8 thoughts on “Somebody new…”

  1. I don’t mind what name they call it but one look at your photo I know I would love to eat it, looks so tasty!

    It was as good as it looked. I certainly would be going back there again!

  2. Looks good. If the gravy is like peanut sauce, like the one we get in satay, then I think I will like it too. What is all in that plate beside potatoes & taugeh?

    There is the cucur and that is one factor that rules out most of the wannabes – it must have the right taste and texture, crusty on the outside, soft on the inside. Kassim had the best and if you want extra, he would sell them at RM1.00 each. The sauce is also important, some are quite nice but are not the same. Other than the cucur, there are the tofu puffs and cucumber, cut into thin strips.
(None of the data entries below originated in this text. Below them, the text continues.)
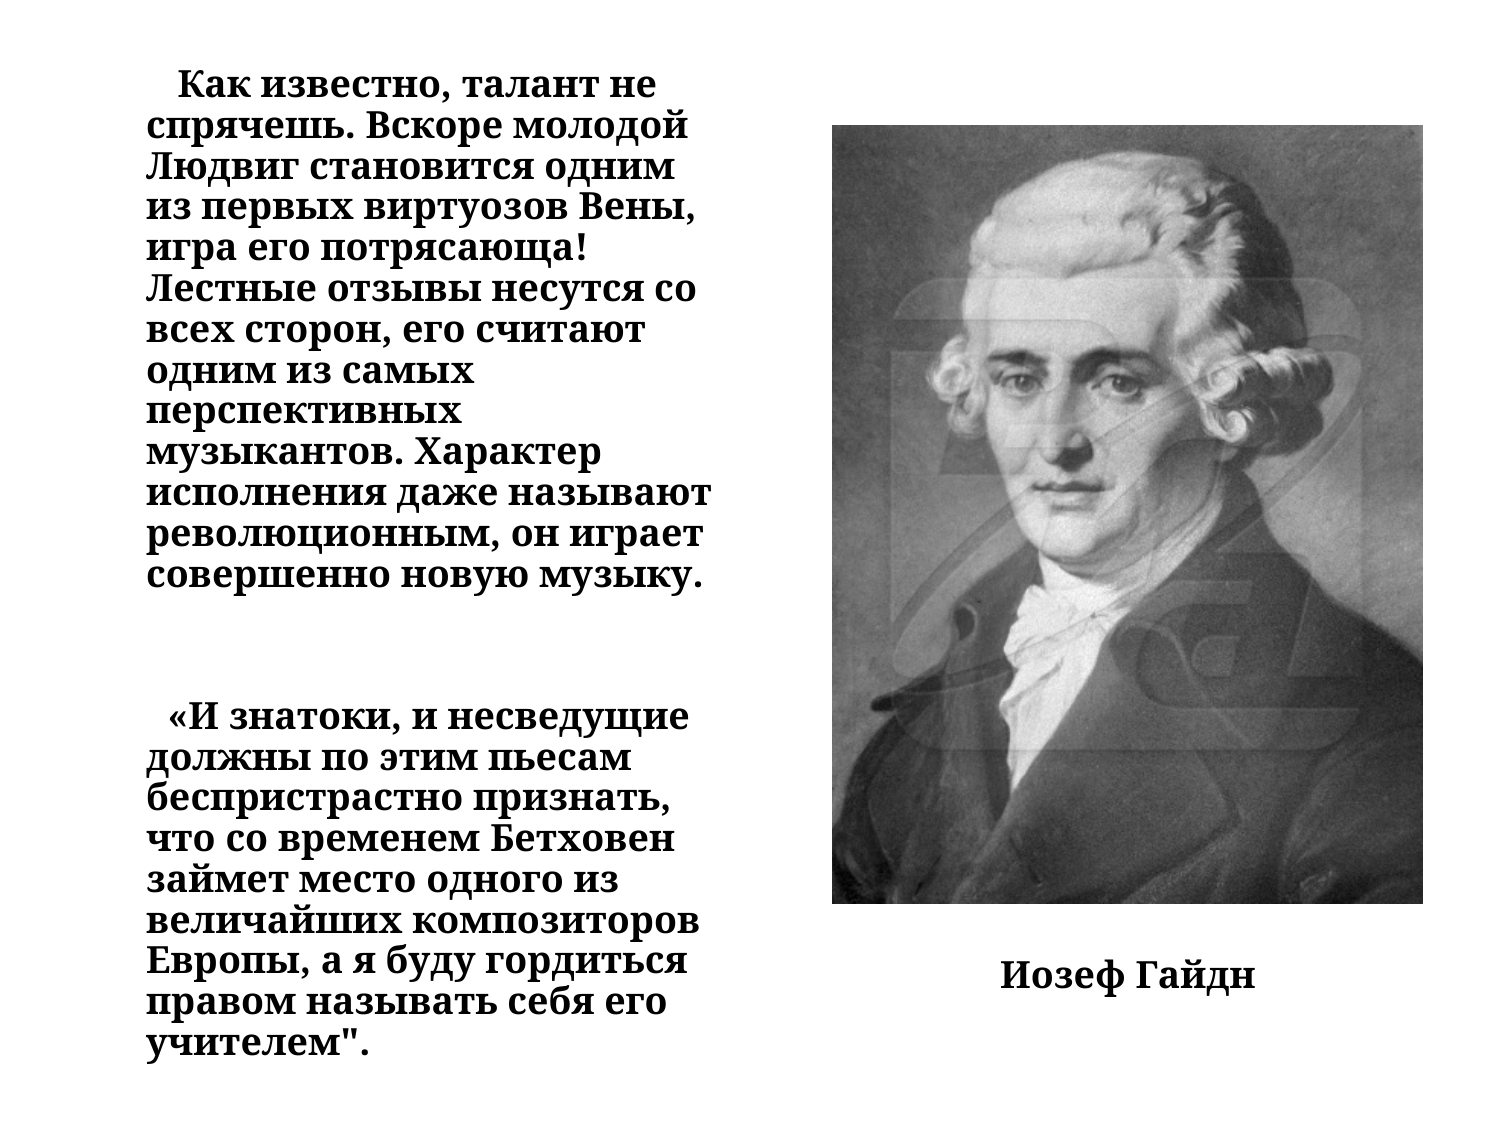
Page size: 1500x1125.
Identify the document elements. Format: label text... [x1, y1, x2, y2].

text_box Иозеф Гайдн [844, 940, 1412, 1008]
list Как известно, талант не спрячешь. Вскоре молодой Людвиг становится одним из первых виртуозов Вены, игра его потрясающа! Лестные отзывы несутся со всех сторон, его считают одним из самых перспективных музыкантов. Характер исполнения даже называют революционным, он играет совершенно новую музыку. «И знатоки, и несведущие должны по этим пьесам беспристрастно признать, что со временем Бетховен займет место одного из величайших композиторов Европы, а я буду гордиться правом называть себя его учителем". [75, 57, 738, 1109]
picture [832, 125, 1423, 904]
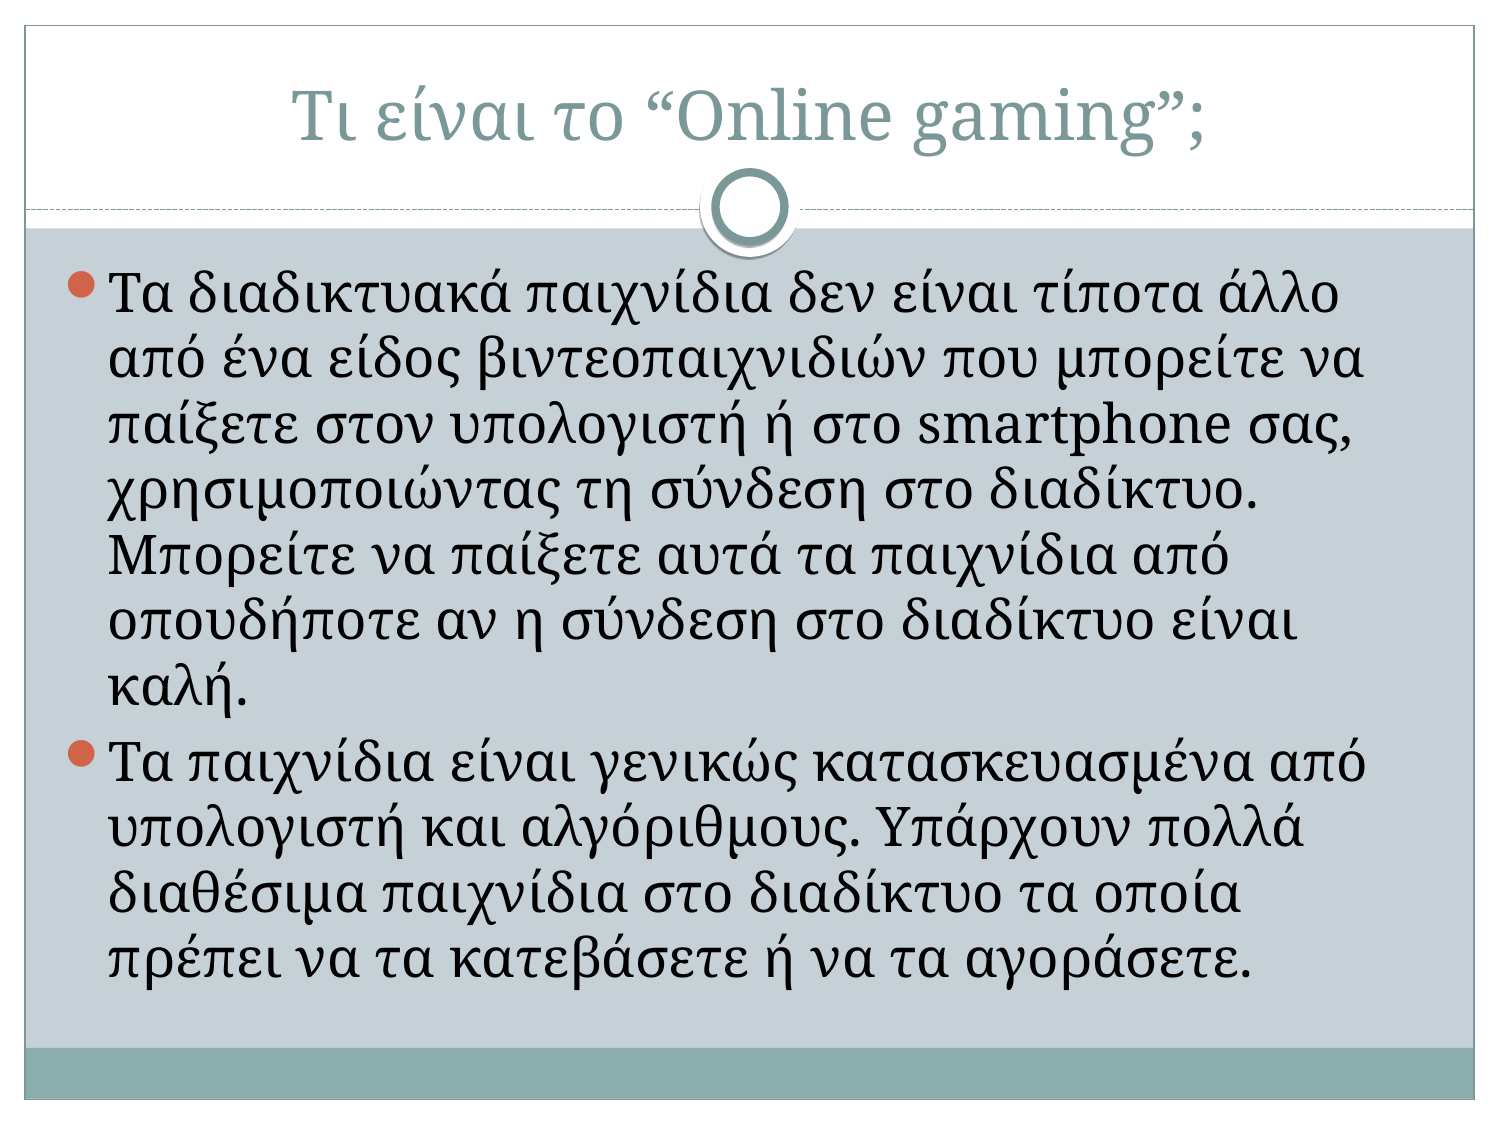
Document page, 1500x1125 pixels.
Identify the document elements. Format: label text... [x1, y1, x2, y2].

title Τι είναι το “Online gaming”; [49, 37, 1450, 162]
list Τα διαδικτυακά παιχνίδια δεν είναι τίποτα άλλο από ένα είδος βιντεοπαιχνιδιών που μπορείτε να παίξετε στον υπολογιστή ή στο smartphone σας, χρησιμοποιώντας τη σύνδεση στο διαδίκτυο. Μπορείτε να παίξετε αυτά τα παιχνίδια από οπουδήποτε αν η σύνδεση στο διαδίκτυο είναι καλή. Τα παιχνίδια είναι γενικώς κατασκευασμένα από υπολογιστή και αλγόριθμους. Υπάρχουν πολλά διαθέσιμα παιχνίδια στο διαδίκτυο τα οποία πρέπει να τα κατεβάσετε ή να τα αγοράσετε. [49, 250, 1445, 1001]
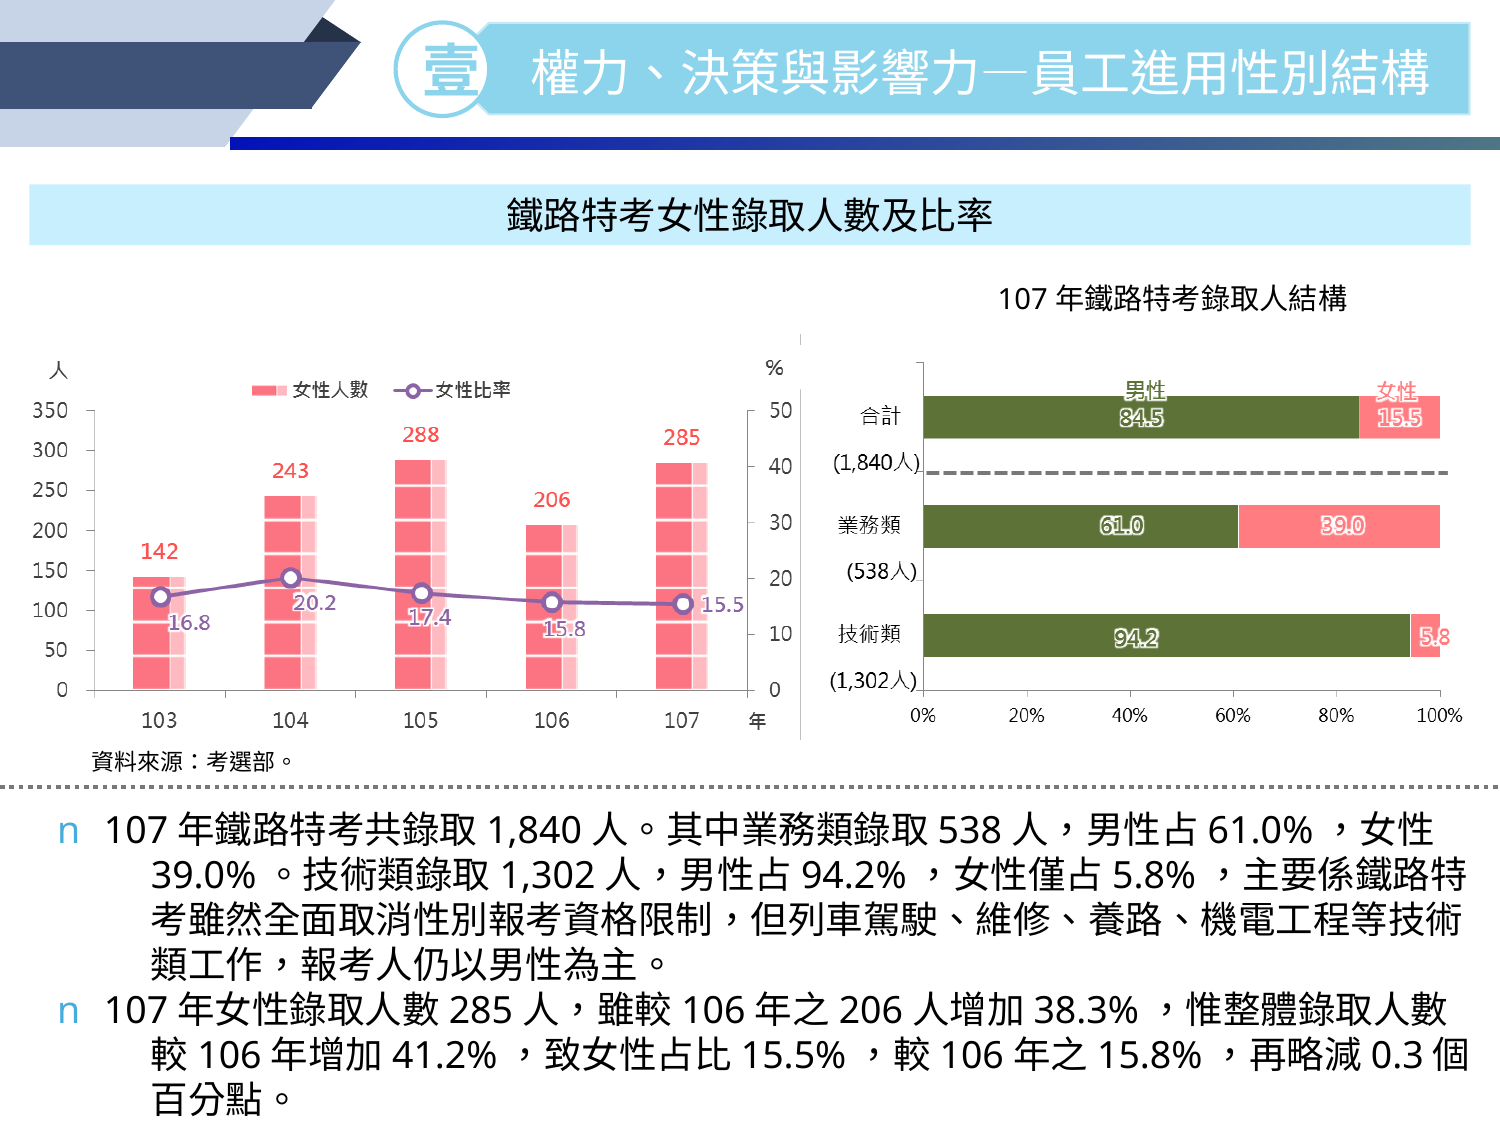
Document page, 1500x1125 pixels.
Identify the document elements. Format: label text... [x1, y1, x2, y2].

text_box [424, 22, 461, 26]
text_box [478, 21, 1471, 116]
text_box 資料來源：考選部。 [76, 740, 597, 783]
text_box 107年鐵路特考共錄取1,840人。其中業務類錄取538人，男性占61.0%，女性39.0%。技術類錄取1,302人，男性占94.2%，女性僅占5.8%，主要係鐵路特考雖然全面取消性別報考資格限制，但列車駕駛、維修、養路、機電工程等技術類工作，報考人仍以男性為主。 107年女性錄取人數285人，雖較106年之206人增加38.3%，惟整體錄取人數較106年增加41.2%，致女性占比15.5%，較106年之15.8%，再略減0.3個百分點。 [41, 798, 1495, 1087]
text_box 壹 [407, 26, 478, 113]
text_box 鐵路特考女性錄取人數及比率 [29, 184, 1471, 246]
text_box 權力、決策與影響力—員工進用性別結構 [489, 25, 1471, 118]
picture [29, 333, 1482, 740]
text_box [395, 38, 407, 100]
text_box [230, 137, 1500, 149]
text_box 107年鐵路特考錄取人結構 [982, 273, 1373, 324]
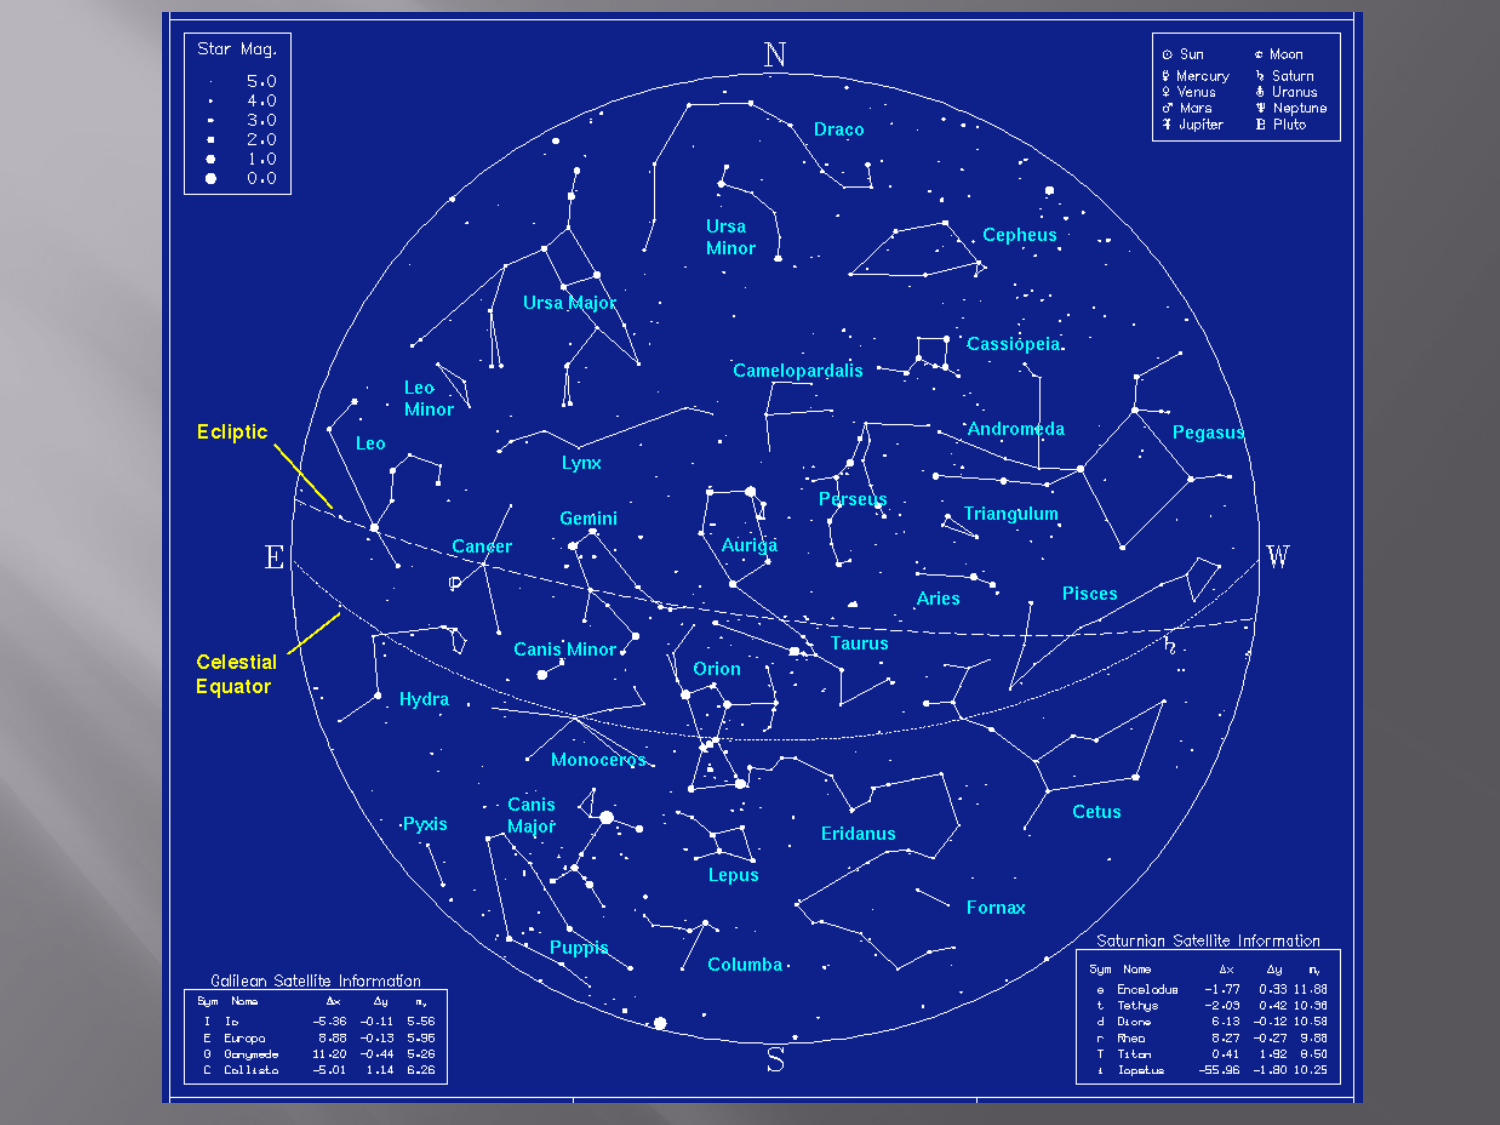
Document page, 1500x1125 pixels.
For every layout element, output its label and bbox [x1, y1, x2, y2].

picture [162, 12, 1363, 1103]
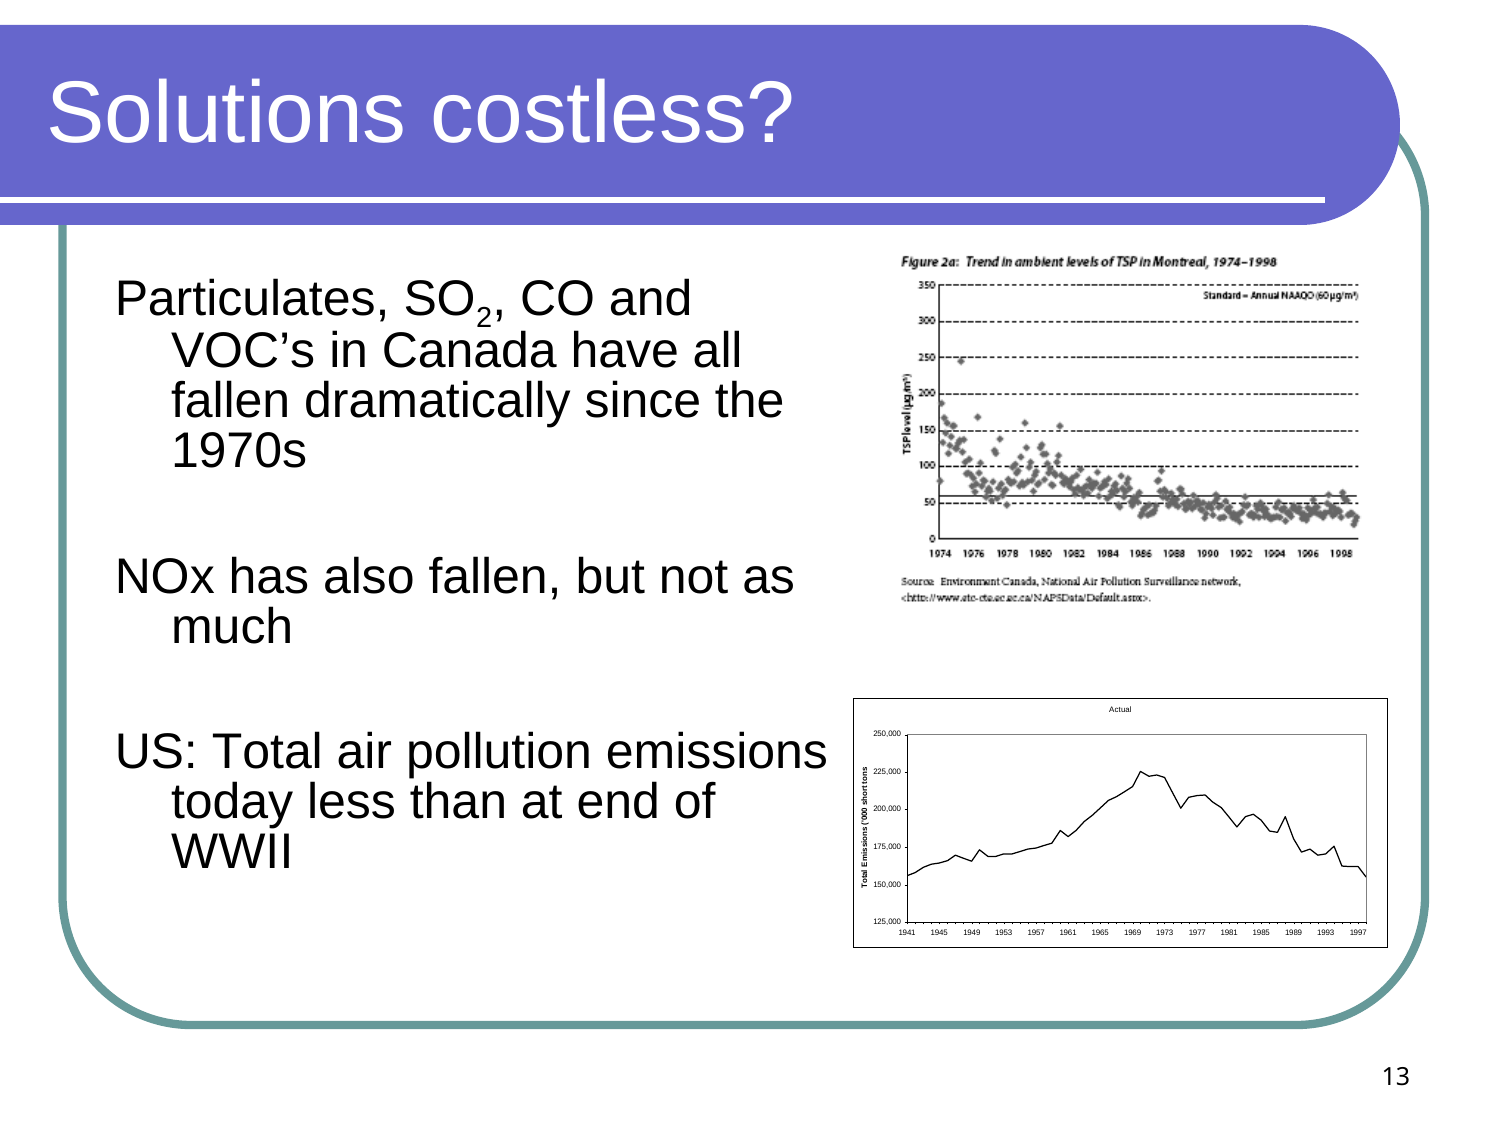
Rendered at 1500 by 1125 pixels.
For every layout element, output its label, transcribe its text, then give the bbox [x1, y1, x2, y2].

title Solutions costless? [31, 37, 1347, 188]
picture [849, 695, 1391, 951]
list Particulates, SO2, CO and VOC’s in Canada have all fallen dramatically since the 1970s NOx has also fallen, but not as much US: Total air pollution emissions today less than at end of WWII [99, 262, 850, 996]
picture [887, 249, 1388, 612]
    You can go and look for Rojak Kassim and try for yourself – he’s in Kuching now with his young wife but he moves around a lot, dunno why. Currently at Medan Niaga Satok, I think…
    https://www.facebook.com/profile.php?id=100006059595713

  3. We call it passembur in Penang, and in KL it’s just rojak. I’ve never had it at RM 4 tho! cheap

    Gee!!! And and I cringed when told that it was RM4.00! You mean it is more expensive over there? Oh dear!

  4. The last time I had Indian rojak was last year with my dad. The famous one in Batu Lintang. My dad loves Indian rojak but my mum doesnt, so I got to be his companion for brunch. Haha.

    RM4. That is cheap. Not sure how much the Batu Lintang mamak charge, but I think it is over RM4.

    I used to go for the one at Batu Lintang, gravy was red in colour. Not the same but I quite enjoyed it. Tried the one at Tok Janggut too, they say they were brothers, dunno if that place is still open on not. At the end of the day, I do feel that Rojak Kassim has an edge over this one. He’s now in Kuching – take your father to go and try, bet he will love it. Satok is not far from his workshop!

  5. The rojak looks good to me, the sauce looks thick enough… yummsss!!

    Looked good, tasted good! Definitely worth the money…and the calories. LOL!!!

  6. the rojak in malacca that i grew up with also always had potatoes and hard-boiled eggs – so i took for granted that it’d be the same everywhere else in malaysia, until i found out as an adult that wasn’t the case! 🙂

    Obviously they are scrimping on the ingredients and quietly leave them out. That should not be the case. They can always list them as options – you want, you pay a little bit more for each.

  7. The sauce for the Indian Rojak looks like Mee Rebus gravy. Oh that is what you call Indian Rojak, different from our version of Indian Rojak. It looks yummy! I love potatoes.

    Singapore mee rebus gravy like that? Not that I can recall, not so thick and definitely not that colour. Our mee Jawa may be of this colour owing to the use of sweet potatoes in cooking the gravy…but that too will not be so thick.

  8. From the photo, it does look yummy! The color of gravy and everything cukup moist.

    VERY yummy! Did you get to try Rojak Kassim when you came over? I had it at one place in Sarikei – it was nice but no, it just wasn’t the same. But that was a long time ago, dunno if there are any good ones there now.

All opinions expressed in my blog are solely my own, that is my prerogative - you may or may not agree, that is yours. To each his/her own.